Sehr geehrte Damen und Herren,

ich will aber auch sagen, dass wir neben der Kindergrundsicherung gern über mehr Investitionen in die Infrastruktur reden können. Kostenfreie Kita, mehr Angebote in der Kinder- und Jugendhilfe usw. Gegen Kinderarmut hilft nur ein Miteinander von mehr Geld für Familien und eine bessere Bildung und Infrastruktur für Kinder. Ein Entweder-oder hilft nicht. Natürlich müssen wir auch über die Erwerbssituation der Eltern reden. Wir brauchen dringend einen höheren Mindestlohn, der die Inflation berücksichtigt und wir brauchen dringend flächendeckende Tarifverträge.
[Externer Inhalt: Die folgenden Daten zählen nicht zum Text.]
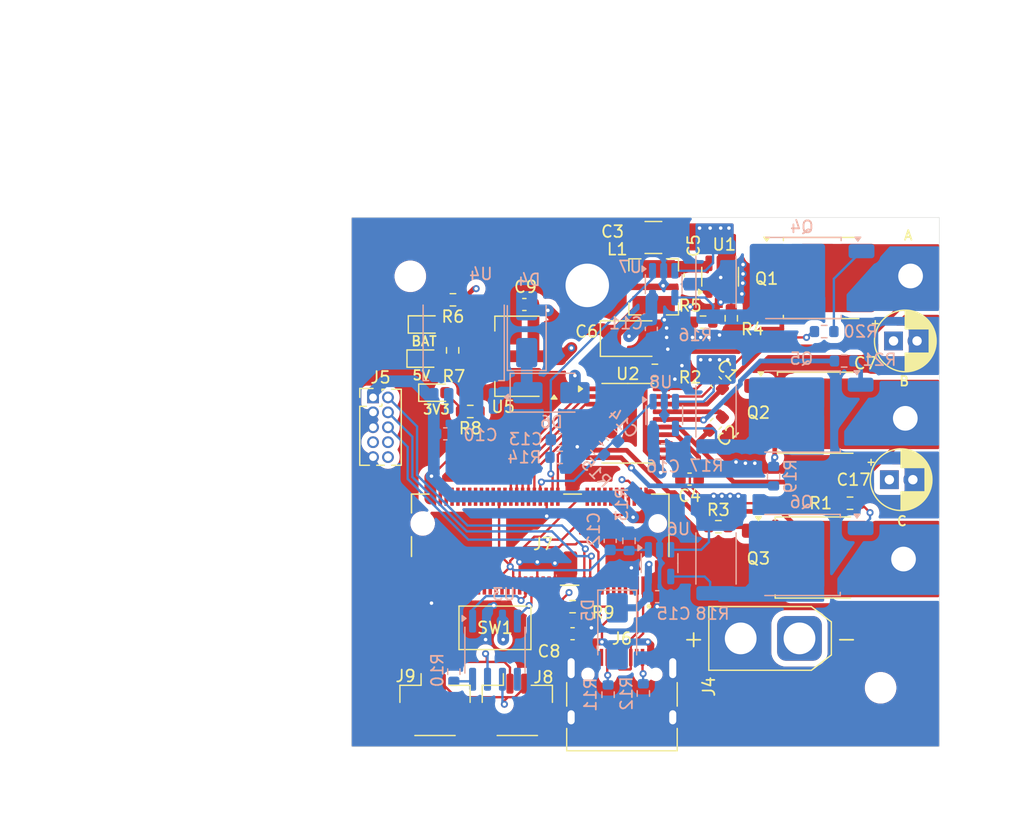
<source format=kicad_pcb>
(kicad_pcb
	(version 20240108)
	(generator "pcbnew")
	(generator_version "8.0")
	(general
		(thickness 1.6)
		(legacy_teardrops no)
	)
	(paper "A4")
	(layers
		(0 "F.Cu" signal)
		(1 "In1.Cu" signal)
		(2 "In2.Cu" signal)
		(31 "B.Cu" signal)
		(32 "B.Adhes" user "B.Adhesive")
		(33 "F.Adhes" user "F.Adhesive")
		(34 "B.Paste" user)
		(35 "F.Paste" user)
		(36 "B.SilkS" user "B.Silkscreen")
		(37 "F.SilkS" user "F.Silkscreen")
		(38 "B.Mask" user)
		(39 "F.Mask" user)
		(40 "Dwgs.User" user "User.Drawings")
		(41 "Cmts.User" user "User.Comments")
		(42 "Eco1.User" user "User.Eco1")
		(43 "Eco2.User" user "User.Eco2")
		(44 "Edge.Cuts" user)
		(45 "Margin" user)
		(46 "B.CrtYd" user "B.Courtyard")
		(47 "F.CrtYd" user "F.Courtyard")
		(48 "B.Fab" user)
		(49 "F.Fab" user)
		(50 "User.1" user)
		(51 "User.2" user)
		(52 "User.3" user)
		(53 "User.4" user)
		(54 "User.5" user)
		(55 "User.6" user)
		(56 "User.7" user)
		(57 "User.8" user)
		(58 "User.9" user)
	)
	(setup
		(stackup
			(layer "F.SilkS"
				(type "Top Silk Screen")
			)
			(layer "F.Paste"
				(type "Top Solder Paste")
			)
			(layer "F.Mask"
				(type "Top Solder Mask")
				(thickness 0.01)
			)
			(layer "F.Cu"
				(type "copper")
				(thickness 0.035)
			)
			(layer "dielectric 1"
				(type "prepreg")
				(thickness 0.1)
				(material "FR4")
				(epsilon_r 4.5)
				(loss_tangent 0.02)
			)
			(layer "In1.Cu"
				(type "copper")
				(thickness 0.035)
			)
			(layer "dielectric 2"
				(type "core")
				(thickness 1.24)
				(material "FR4")
				(epsilon_r 4.5)
				(loss_tangent 0.02)
			)
			(layer "In2.Cu"
				(type "copper")
				(thickness 0.035)
			)
			(layer "dielectric 3"
				(type "prepreg")
				(thickness 0.1)
				(material "FR4")
				(epsilon_r 4.5)
				(loss_tangent 0.02)
			)
			(layer "B.Cu"
				(type "copper")
				(thickness 0.035)
			)
			(layer "B.Mask"
				(type "Bottom Solder Mask")
				(thickness 0.01)
			)
			(layer "B.Paste"
				(type "Bottom Solder Paste")
			)
			(layer "B.SilkS"
				(type "Bottom Silk Screen")
			)
			(copper_finish "None")
			(dielectric_constraints no)
		)
		(pad_to_mask_clearance 0)
		(allow_soldermask_bridges_in_footprints no)
		(pcbplotparams
			(layerselection 0x00010fc_ffffffff)
			(plot_on_all_layers_selection 0x0000000_00000000)
			(disableapertmacros no)
			(usegerberextensions no)
			(usegerberattributes yes)
			(usegerberadvancedattributes yes)
			(creategerberjobfile yes)
			(dashed_line_dash_ratio 12.000000)
			(dashed_line_gap_ratio 3.000000)
			(svgprecision 4)
			(plotframeref no)
			(viasonmask no)
			(mode 1)
			(useauxorigin no)
			(hpglpennumber 1)
			(hpglpenspeed 20)
			(hpglpendiameter 15.000000)
			(pdf_front_fp_property_popups yes)
			(pdf_back_fp_property_popups yes)
			(dxfpolygonmode yes)
			(dxfimperialunits yes)
			(dxfusepcbnewfont yes)
			(psnegative no)
			(psa4output no)
			(plotreference yes)
			(plotvalue yes)
			(plotfptext yes)
			(plotinvisibletext no)
			(sketchpadsonfab no)
			(subtractmaskfromsilk no)
			(outputformat 1)
			(mirror no)
			(drillshape 1)
			(scaleselection 1)
			(outputdirectory "")
		)
	)
	(net 0 "")
	(net 1 "/Logic/A.BOOTSTRAP")
	(net 2 "Net-(U1-CB)")
	(net 3 "Net-(U1-SW)")
	(net 4 "/Logic/A.SOURCE")
	(net 5 "/Logic/B.BOOTSTRAP")
	(net 6 "/Logic/B.SOURCE")
	(net 7 "+5V")
	(net 8 "GND")
	(net 9 "+BATT")
	(net 10 "Net-(Q1-G)")
	(net 11 "Net-(Q2-G)")
	(net 12 "/Logic/SWDIO")
	(net 13 "Net-(Q3-G)")
	(net 14 "Net-(D1-A)")
	(net 15 "/Logic/INLC")
	(net 16 "/Logic/~{BOOT}")
	(net 17 "Net-(D4-K)")
	(net 18 "unconnected-(J5-NC{slash}TDI-Pad8)")
	(net 19 "Net-(J5-~{RESET})")
	(net 20 "unconnected-(J5-KEY-Pad7)")
	(net 21 "Net-(J6-CC2)")
	(net 22 "Net-(J6-CC1)")
	(net 23 "/Logic/INHC")
	(net 24 "/Logic/INLA")
	(net 25 "/Logic/SWDCK")
	(net 26 "unconnected-(J6-SBU2-PadB8)")
	(net 27 "unconnected-(J6-SBU1-PadA8)")
	(net 28 "/Logic/INHB")
	(net 29 "/Logic/INLB")
	(net 30 "+3V3")
	(net 31 "/Logic/SWO")
	(net 32 "/Logic/INHA")
	(net 33 "unconnected-(J7-VCC_EN-Pad4)")
	(net 34 "/Logic/C.BOOTSTRAP")
	(net 35 "unconnected-(J7-RTC_BAT-Pad72)")
	(net 36 "unconnected-(J7-BAT_VIN{slash}3-Pad49)")
	(net 37 "/Logic/C.SOURCE")
	(net 38 "/Logic/USB.VUSB")
	(net 39 "unconnected-(J7-USB_HOST_D--Pad37)")
	(net 40 "unconnected-(J7-USB_HOST_D+-Pad35)")
	(net 41 "Net-(D2-A)")
	(net 42 "/Logic/USB.D+")
	(net 43 "/Logic/USB.D-")
	(net 44 "unconnected-(J8-MountPin-PadMP)")
	(net 45 "Net-(J8-Pin_2)")
	(net 46 "Net-(J8-Pin_1)")
	(net 47 "/Logic/CURRENT_B")
	(net 48 "/Logic/CURRENT_C")
	(net 49 "unconnected-(J9-MountPin-PadMP)")
	(net 50 "/Logic/CURRENT_A")
	(net 51 "Net-(D3-A)")
	(net 52 "Net-(Q4-D)")
	(net 53 "Net-(Q4-G)")
	(net 54 "Net-(Q5-G)")
	(net 55 "Net-(Q5-D)")
	(net 56 "unconnected-(U3-Vref-Pad5)")
	(net 57 "Net-(U3-Rs)")
	(net 58 "/Logic/CAN_TX")
	(net 59 "/Logic/CAN_RX")
	(net 60 "Net-(Q6-G)")
	(net 61 "/Logic/A.GATEH")
	(net 62 "/Logic/A.GATEL")
	(net 63 "/Logic/B.GATEH")
	(net 64 "/Logic/B.GATEL")
	(net 65 "/Logic/C.GATEH")
	(net 66 "Net-(Q6-D)")
	(net 67 "/Logic/C.GATEL")
	(net 68 "+12V")
	(net 69 "Net-(U1-FB)")
	(footprint "Package_TO_SOT_SMD:TO-252-2" (layer "F.Cu") (at 184.34 97.92))
	(footprint "Inductor_SMD:L_Bourns-SRN4018" (layer "F.Cu") (at 170.7 74.9 -90))
	(footprint "Capacitor_Tantalum_SMD:CP_EIA-3528-12_Kemet-T_Pad1.50x2.35mm_HandSolder" (layer "F.Cu") (at 168.8 79.3))
	(footprint "LED_SMD:LED_0603_1608Metric" (layer "F.Cu") (at 152.2 83.9))
	(footprint "Resistor_SMD:R_0603_1608Metric" (layer "F.Cu") (at 170.8 82))
	(footprint "Button_Switch_SMD:SW_SPST_CK_RS282G05A3" (layer "F.Cu") (at 157.2 103.9))
	(footprint "LED_SMD:LED_0603_1608Metric" (layer "F.Cu") (at 151.2 81))
	(footprint "Package_TO_SOT_SMD:SOT-223-3_TabPin2" (layer "F.Cu") (at 159.1 80.8 180))
	(footprint "Resistor_SMD:R_0603_1608Metric" (layer "F.Cu") (at 163.8 102.1 180))
	(footprint "Connector_AMASS:AMASS_XT30U-M_1x02_P5.0mm_Vertical" (layer "F.Cu") (at 183.1 104.8 180))
	(footprint "LED_SMD:LED_0603_1608Metric" (layer "F.Cu") (at 151.3125 78.1))
	(footprint "Capacitor_THT:CP_Radial_D5.0mm_P2.00mm" (layer "F.Cu") (at 190.744888 91.3))
	(footprint "Resistor_SMD:R_0603_1608Metric" (layer "F.Cu") (at 153.625 76 180))
	(footprint "Capacitor_SMD:C_0603_1608Metric" (layer "F.Cu") (at 176 83 -45))
	(footprint "Capacitor_SMD:C_0603_1608Metric" (layer "F.Cu") (at 163.8 104.4))
	(footprint "Capacitor_SMD:C_0603_1608Metric" (layer "F.Cu") (at 173.75 91.25 180))
	(footprint "Resistor_SMD:R_0603_1608Metric" (layer "F.Cu") (at 155.1 85.5 180))
	(footprint "Connector_Wire:SolderWire-1.5sqmm_1x01_D1.7mm_OD3.9mm" (layer "F.Cu") (at 192.1 86.08))
	(footprint "SJSU_common:micromod" (layer "F.Cu") (at 161.05 86.775))
	(footprint "Package_TO_SOT_SMD:TO-252-2" (layer "F.Cu") (at 185.04 74.145))
	(footprint "Resistor_SMD:R_0603_1608Metric" (layer "F.Cu") (at 176.2 95.3))
	(footprint "Connector_JST:JST_GH_SM02B-GHS-TB_1x02-1MP_P1.25mm_Horizontal" (layer "F.Cu") (at 159.1 110.5))
	(footprint "MountingHole:MountingHole_2.2mm_M2" (layer "F.Cu") (at 150 74))
	(footprint "Connector_JST:JST_GH_SM02B-GHS-TB_1x02-1MP_P1.25mm_Horizontal" (layer "F.Cu") (at 152.1 110.5))
	(footprint "Connector_PinHeader_1.27mm:PinHeader_2x05_P1.27mm_Vertical" (layer "F.Cu") (at 146.83 84.3))
	(footprint "Capacitor_SMD:C_1210_3225Metric" (layer "F.Cu") (at 170.675 70.7))
	(footprint "Connector_Wire:SolderWire-1.5sqmm_1x01_D1.7mm_OD3.9mm" (layer "F.Cu") (at 191.95 98.05))
	(footprint "MountingHole:MountingHole_2.2mm_M2" (layer "F.Cu") (at 190 109))
	(footprint "Capacitor_SMD:C_0603_1608Metric" (layer "F.Cu") (at 159.7 76.4 180))
	(footprint "Package_TO_SOT_SMD:TO-252-2" (layer "F.Cu") (at 184.54 85.6025))
	(footprint "Connector_Wire:SolderWire-1.5sqmm_1x01_D1.7mm_OD3.9mm"
		(layer "F.Cu")
		(uuid "cc6dff93-6827-4c5d-a831-774f8c256765")
		(at 192.55 73.975)
		(descr "Soldered wire connection, for a single 1.5 mm² wire, reinforced insulation, conductor diameter 1.7mm, outer diameter 3.9mm, size source Multi-Contact FLEXI-xV 1.5 (https://ec.staubli.com/AcroFiles/Catalogues/TM_Cab-Main-11014119_(en)_hi.pdf), bend radius 3 times outer diameter, generated with kicad-footprint-generator")
		(tags "connector wire 1.5sqmm")
		(property "Reference" "J1"
			(at 0 -3.15 0)
			(layer "F.SilkS")
			(hide yes)
			(uuid "179faf86-2a8f-4863-a587-bfe699db0e95")
			(effects
				(font
					(size 1 1)
					(thickness 0.15)
				)
			)
		)
		(property "Value" "MOTOR A"
			(at 0 3.15 0)
			(layer "F.Fab")
			(uuid "1db80e5d-f956-4e33-a11b-4ba660275561")
			(effects
				(font
					(size 1 1)
					(thickness 0.15)
				)
			)
		)
		(property "Footprint" "Connector_Wire:SolderWire-1.5sqmm_1x01_D1.7mm_OD3.9mm"
			(at 0 0 0)
			(unlocked yes)
			(layer "F.Fab")
			(hide yes)
			(uuid "98be1ea1-5a27-4603-97b1-2e5360a96d29")
			(effects
				(font
					(size 1.27 1.27)
					(thickness 0.15)
				)
			)
		)
		(property "Datasheet" ""
			(at 0 0 0)
			(unl
... [696033 chars truncated]
</source>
Sehr geehrte Damen und Herren,

nun erleben wir derzeit eine katastrophale Performance der Ampel im Bund. Ich erwarte nicht, dass Sie sich untereinander lieben. Doch die Menschen in unserem Land erwarten, dass Sie die von Ihnen angekündigten Vorhaben ordentlich erledigen. Die Einführung der Kindergrundsicherung war im Wahlkampf gerade von SPD und Grünen das Prestigeobjekt. Mir ist bewusst, dass das Vorhaben enorm anspruchsvoll ist. Doch kein Kind hat Zeit, ein Mediationsverfahren zwischen Ihnen abzuwarten. Es geht auch nicht wirklich ums Geld. Das ist doch lächerlich. Es geht um Macht und um deren Durchsetzung. Die Vorschläge der Umsetzung der Kindergrundsicherung liegen auf dem Tisch. Wenn Ihnen die Vorschläge von Frau Paus nicht gefallen, schauen Sie sich die Vorschläge des Bündnisses Kindergrundsicherung oder die der Bertelsmann Stiftung an. Wichtig ist: handeln Sie! Die Kinder in unserem Land brauchen dringend eine Kindergrundsicherung, die ihren Namen auch tatsächlich verdient! Wir brauchen eine finanzielle Absicherung aller Kinder – unabhängig von der sozialen Herkunft oder dem Erwerbsstatus der Eltern.

In keinem europäischen Land sind die Zukunftschancen von Kindern so sehr abhängig vom sozialen Status der Eltern wie in Deutschland. Das können wir uns nicht mehr leisen!  Niemand hat gefragt, woher über Nacht die 100 Milliarden Euro für die Bundeswehr hergekommen sind bzw. finanziert werden. Für die Kindergrundsicherung möchte ich Ihnen aber gern ungefragt Vorschläge machen:

Abschaffung des Ehegattensplittings

Wiedereinführung einer Börsenumsatzsteuer

Wiedereinführung einer echten Vermögenssteuer.

Ja, die Bekämpfung der Pandemie war teuer. Doch die Refinanzierung darf nicht zu Lasten der Sozialpolitik erfolgen. Das fördert neue Ungerechtigkeiten und neu Krisen. Das Geld ist in unserem reichen Land da! Es muss nur dringend umverteilt werden. Ich werbe heute um Zustimmung zu unserem Antrag. Vielen Dank für Ihre Aufmerksamkeit!